* start TEXT SEGMENT *

Ruth asked me to write down my thoughts after having the experience of moving to Canada.
It’s a very difficult task to fulfill. The story of moving is a very long story and somehow difficult to explain mainly because it’s a very deep and complex experience. I like to call it a kind of “maturation” factory.
During immigration you see a lot of new stuff, you enter a new territory with new rules and regulations but what was more striking to me was that like in a maturation process after awhile you build up new skills by which you can connect things together in a whole new different way and come up with new understanding about the world around you. Shortly after, you end up having a new worldview which leads you to become a new person all together. This new person carries a lot from his original identity but also possesses a lot from his new home and in this way he creates a new and unique identity. Most of the time this new identity is not recognized or known (and sometimes not respected) from neither of his old or new homes. Some call it ‘defragmentation’; I call it ‘transformation’. For some it can be a devastating experience on many different levels.

* end TEXT SEGMENT *
* start MATERIAL SUPPLIED *

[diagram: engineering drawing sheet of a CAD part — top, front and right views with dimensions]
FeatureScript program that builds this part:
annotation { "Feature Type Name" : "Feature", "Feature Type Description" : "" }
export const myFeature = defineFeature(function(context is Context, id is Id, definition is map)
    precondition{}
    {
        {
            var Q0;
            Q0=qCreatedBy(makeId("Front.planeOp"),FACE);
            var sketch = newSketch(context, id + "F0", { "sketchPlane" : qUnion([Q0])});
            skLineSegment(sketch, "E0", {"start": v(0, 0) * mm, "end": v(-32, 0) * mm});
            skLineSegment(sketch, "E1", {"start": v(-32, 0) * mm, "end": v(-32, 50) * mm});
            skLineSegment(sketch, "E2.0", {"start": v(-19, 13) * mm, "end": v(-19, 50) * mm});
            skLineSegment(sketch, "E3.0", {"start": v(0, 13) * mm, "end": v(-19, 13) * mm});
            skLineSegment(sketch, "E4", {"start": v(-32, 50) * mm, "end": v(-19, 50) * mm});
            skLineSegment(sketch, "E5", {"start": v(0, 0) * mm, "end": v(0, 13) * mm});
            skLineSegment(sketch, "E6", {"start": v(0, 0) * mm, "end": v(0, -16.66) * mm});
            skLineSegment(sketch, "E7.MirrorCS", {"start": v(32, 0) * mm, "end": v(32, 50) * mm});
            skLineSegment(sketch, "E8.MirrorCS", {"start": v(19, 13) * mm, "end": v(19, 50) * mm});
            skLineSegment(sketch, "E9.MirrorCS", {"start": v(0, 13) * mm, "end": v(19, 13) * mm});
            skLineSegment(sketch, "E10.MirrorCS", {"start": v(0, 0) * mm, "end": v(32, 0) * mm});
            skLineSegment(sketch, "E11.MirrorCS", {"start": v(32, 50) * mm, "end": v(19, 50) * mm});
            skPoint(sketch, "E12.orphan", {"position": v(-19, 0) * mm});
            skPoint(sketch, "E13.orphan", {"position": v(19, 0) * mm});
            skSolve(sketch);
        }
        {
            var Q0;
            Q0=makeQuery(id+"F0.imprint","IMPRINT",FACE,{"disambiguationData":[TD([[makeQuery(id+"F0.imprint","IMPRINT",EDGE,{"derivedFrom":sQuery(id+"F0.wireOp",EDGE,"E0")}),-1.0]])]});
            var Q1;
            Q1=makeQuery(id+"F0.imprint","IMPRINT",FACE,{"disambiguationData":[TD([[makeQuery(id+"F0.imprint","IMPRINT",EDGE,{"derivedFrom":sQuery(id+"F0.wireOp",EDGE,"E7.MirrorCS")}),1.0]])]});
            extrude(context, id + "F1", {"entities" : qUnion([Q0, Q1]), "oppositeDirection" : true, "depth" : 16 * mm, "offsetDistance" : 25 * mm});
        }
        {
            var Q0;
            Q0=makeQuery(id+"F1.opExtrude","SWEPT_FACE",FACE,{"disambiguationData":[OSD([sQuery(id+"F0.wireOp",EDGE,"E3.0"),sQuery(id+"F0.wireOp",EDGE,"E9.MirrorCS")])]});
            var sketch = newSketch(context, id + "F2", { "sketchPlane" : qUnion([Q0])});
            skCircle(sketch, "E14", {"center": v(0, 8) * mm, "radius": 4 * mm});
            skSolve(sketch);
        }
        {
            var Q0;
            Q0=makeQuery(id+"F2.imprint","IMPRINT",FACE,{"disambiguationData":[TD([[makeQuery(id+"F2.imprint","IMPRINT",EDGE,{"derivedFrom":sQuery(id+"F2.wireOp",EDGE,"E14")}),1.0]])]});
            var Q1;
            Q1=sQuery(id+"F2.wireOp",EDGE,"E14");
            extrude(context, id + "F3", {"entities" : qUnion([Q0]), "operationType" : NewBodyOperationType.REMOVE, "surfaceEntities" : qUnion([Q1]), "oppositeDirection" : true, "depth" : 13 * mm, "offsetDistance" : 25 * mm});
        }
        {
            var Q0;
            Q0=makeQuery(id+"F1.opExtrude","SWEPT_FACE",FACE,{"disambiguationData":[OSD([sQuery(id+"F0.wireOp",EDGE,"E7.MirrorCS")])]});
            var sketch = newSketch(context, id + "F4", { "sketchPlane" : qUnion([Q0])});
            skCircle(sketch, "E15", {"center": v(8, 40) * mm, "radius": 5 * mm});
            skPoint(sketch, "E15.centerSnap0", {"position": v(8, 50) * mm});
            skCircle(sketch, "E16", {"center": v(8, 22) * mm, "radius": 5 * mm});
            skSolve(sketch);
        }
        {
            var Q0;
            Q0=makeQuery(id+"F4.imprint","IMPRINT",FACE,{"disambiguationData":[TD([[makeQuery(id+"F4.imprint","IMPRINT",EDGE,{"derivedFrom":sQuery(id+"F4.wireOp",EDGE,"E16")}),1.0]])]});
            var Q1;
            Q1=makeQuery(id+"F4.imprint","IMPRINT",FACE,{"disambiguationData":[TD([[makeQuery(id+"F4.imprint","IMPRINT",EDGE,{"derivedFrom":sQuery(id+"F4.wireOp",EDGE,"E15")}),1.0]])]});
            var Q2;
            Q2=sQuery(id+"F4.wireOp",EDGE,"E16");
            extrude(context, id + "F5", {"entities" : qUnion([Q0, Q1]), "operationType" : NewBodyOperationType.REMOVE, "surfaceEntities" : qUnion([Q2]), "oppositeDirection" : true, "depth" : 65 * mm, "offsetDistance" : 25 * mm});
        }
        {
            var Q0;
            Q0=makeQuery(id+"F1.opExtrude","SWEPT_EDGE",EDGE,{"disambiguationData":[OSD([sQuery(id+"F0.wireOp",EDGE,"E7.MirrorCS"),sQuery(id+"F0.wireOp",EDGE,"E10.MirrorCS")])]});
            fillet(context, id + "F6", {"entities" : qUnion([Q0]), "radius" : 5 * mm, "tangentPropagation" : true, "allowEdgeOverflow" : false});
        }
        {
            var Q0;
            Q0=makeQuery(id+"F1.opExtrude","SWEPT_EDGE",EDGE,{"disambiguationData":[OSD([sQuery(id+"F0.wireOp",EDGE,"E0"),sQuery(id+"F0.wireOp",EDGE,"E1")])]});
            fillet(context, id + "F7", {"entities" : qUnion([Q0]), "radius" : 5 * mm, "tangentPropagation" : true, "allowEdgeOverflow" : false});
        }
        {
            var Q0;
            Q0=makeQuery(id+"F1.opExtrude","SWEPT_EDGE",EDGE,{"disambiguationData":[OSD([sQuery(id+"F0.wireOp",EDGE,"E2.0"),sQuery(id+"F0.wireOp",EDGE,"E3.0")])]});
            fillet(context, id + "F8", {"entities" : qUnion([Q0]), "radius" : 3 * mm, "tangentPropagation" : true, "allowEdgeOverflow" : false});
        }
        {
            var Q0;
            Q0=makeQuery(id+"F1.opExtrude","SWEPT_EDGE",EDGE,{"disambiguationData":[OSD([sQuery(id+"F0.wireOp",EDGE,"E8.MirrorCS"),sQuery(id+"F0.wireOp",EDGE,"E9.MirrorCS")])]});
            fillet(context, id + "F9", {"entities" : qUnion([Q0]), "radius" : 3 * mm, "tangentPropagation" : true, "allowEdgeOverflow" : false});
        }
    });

* end MATERIAL SUPPLIED *

EXERCISE INSTRUCTIONS.
A. Please reproduce the reflection on moving to Canada from "During immigration you" to "many different levels.".
B. Summarize the reflection on moving to Canada in two sentences.

RESULTS FOR THE EXERCISE.
A.
During immigration you see a lot of new stuff, you enter a new territory with new rules and regulations but what was more striking to me was that like in a maturation process after awhile you build up new skills by which you can connect things together in a whole new different way and come up with new understanding about the world around you. Shortly after, you end up having a new worldview which leads you to become a new person all together. This new person carries a lot from his original identity but also possesses a lot from his new home and in this way he creates a new and unique identity. Most of the time this new identity is not recognized or known (and sometimes not respected) from neither of his old or new homes. Some call it ‘defragmentation’; I call it ‘transformation’. For some it can be a devastating experience on many different levels.

B. The writer describes moving to Canada as a long, deep and complex experience, a kind of "maturation" factory in which new skills let a person connect things in a new way and reach a new worldview. The result is a new and unique identity that carries much from both the original and the new home and is often not recognized by either, a change the writer calls "transformation."